I think we are doing the same thing to the diversity of people around us. I remember traveling from town to town as a child. Each town was different. They had different restaurants and stores. They had different histories. Even the architectures of the homes would change as you traveled. Now, fast food and quick stop gas stations and chain stores have homogenized our cities and towns. We have the comfort of meeting our diminished expectations: “Yes…there will be a ‘not that great but predictable’ place to eat ahead.” However, there will be no big surprises: “Can you believe this cinnamon roll?”
We make that trade because we don’t like feeling uncomfortable or dealing with the unknown. If something or someone is not a known quantity then things feel risky. Of course, some of the unspeakable joys in this life are moments in which we we experience something or someone entirely new and we find out we enjoy that new experience or person. Maybe we even love that experience or person. Or, as we suggested at the outset today, maybe we are just humbled by the experience of what’s new because it reminds us that it’s actually a good thing that not everyone is us and not every experience has to happen my way.

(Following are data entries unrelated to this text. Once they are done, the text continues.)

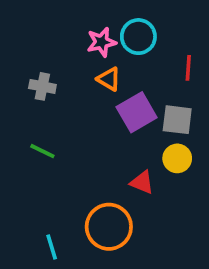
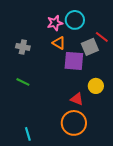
red line: (188, 68) -> (102, 37), turned -56
purple square: (137, 112) -> (74, 61), turned 35
gray square: (177, 120) -> (90, 47), moved, turned -30
orange circle: (109, 227) -> (74, 123), moved

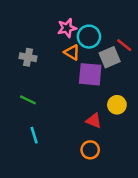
cyan circle: (75, 20) -> (89, 37), moved
orange circle: (74, 123) -> (90, 150), size x0.6
cyan line: (28, 134) -> (34, 135), moved

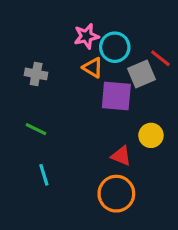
orange circle: (90, 150) -> (116, 194), size x1.5

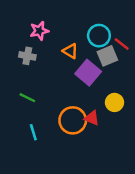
pink star: (86, 36) -> (39, 31), moved
cyan circle: (115, 47) -> (99, 36), moved
purple square: (116, 96) -> (88, 73), turned 35
orange circle: (116, 194) -> (73, 120), moved

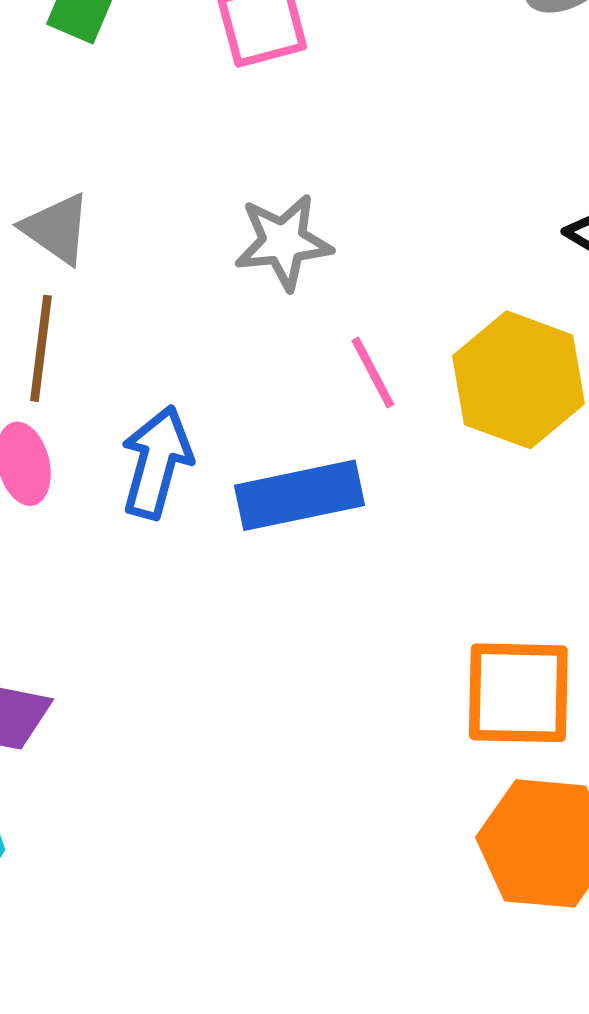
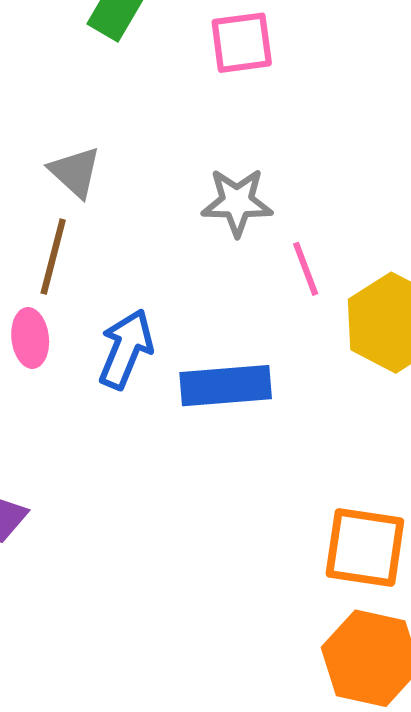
pink line: (373, 372) -> (306, 269), moved

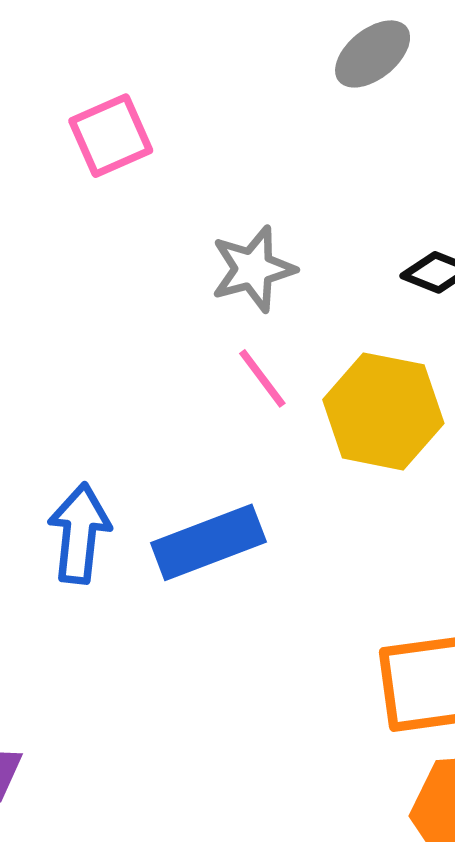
gray star: (237, 202) -> (253, 269), moved

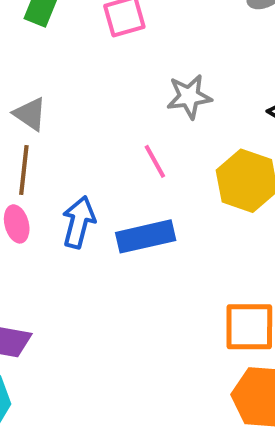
pink line: (262, 378) -> (155, 161), moved

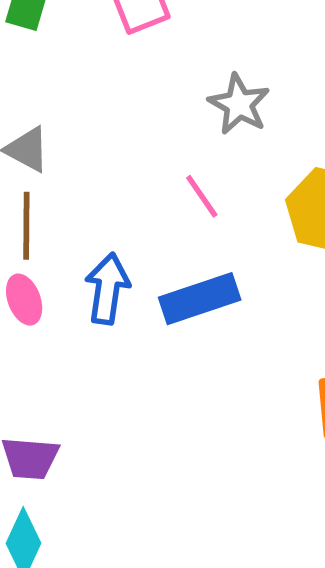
gray star: (189, 97) -> (239, 104), turned -30

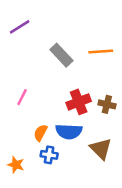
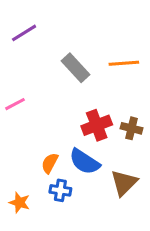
pink line: (22, 97) -> (15, 104), moved, turned 35
blue semicircle: (69, 131) -> (85, 162), turned 30
brown triangle: (101, 149) -> (124, 183), turned 30

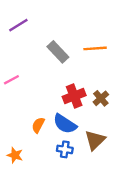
brown cross: (131, 128) -> (101, 98), turned 35
blue cross: (60, 190) -> (65, 149), moved

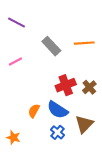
purple line: (18, 25) -> (16, 22), turned 60
pink line: (11, 80) -> (15, 62), moved
blue cross: (65, 149) -> (57, 132), turned 32

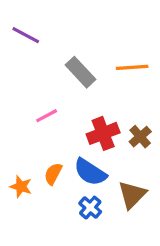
pink line: (15, 62) -> (47, 116), moved
orange star: (13, 137) -> (21, 187), moved

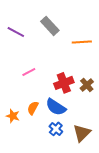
purple line: (26, 35) -> (16, 32), moved
gray rectangle: (81, 72) -> (50, 26), moved
brown triangle: (132, 195) -> (82, 133), moved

That’s the thing about diversity. It forces me to give up my fantasy that everyone wants to be me. It makes me come to grips with the fact that it’s a really good thing that I don’t have the power to make everyone do things my way. However, in order to get to such realizations, I have to actually make peace with the fact that I have to learn how to live with the discomfort because that’s just how you feel when you do something you’ve never done before or when you meet someone whom you’ve never met before. We have to find a way to allow others to be who they are with us. We have to find a way to realize that our job is to connect and experience and learn from others. We have to accept that our job is to make the choices that are ours to make and simply be ourselves.
The lie that we’ve been sold is that our job, as people of faith, is to judge others as if they were objects and treat the world as if it is our’s to use and abuse. I want to suggest that what faithful people really ought to do is show a little reverence. The world is big enough for us to be who we are and appreciate all the wonderful ways that someone else can be different. The world is big enough that we should be able to leave enough room for all of God’s creatures to be who they are, too. When we respect the diversity of life and care for God’s creation, we are all stronger and the world is far less fragile. “Diversity is not a threat. It is the design.”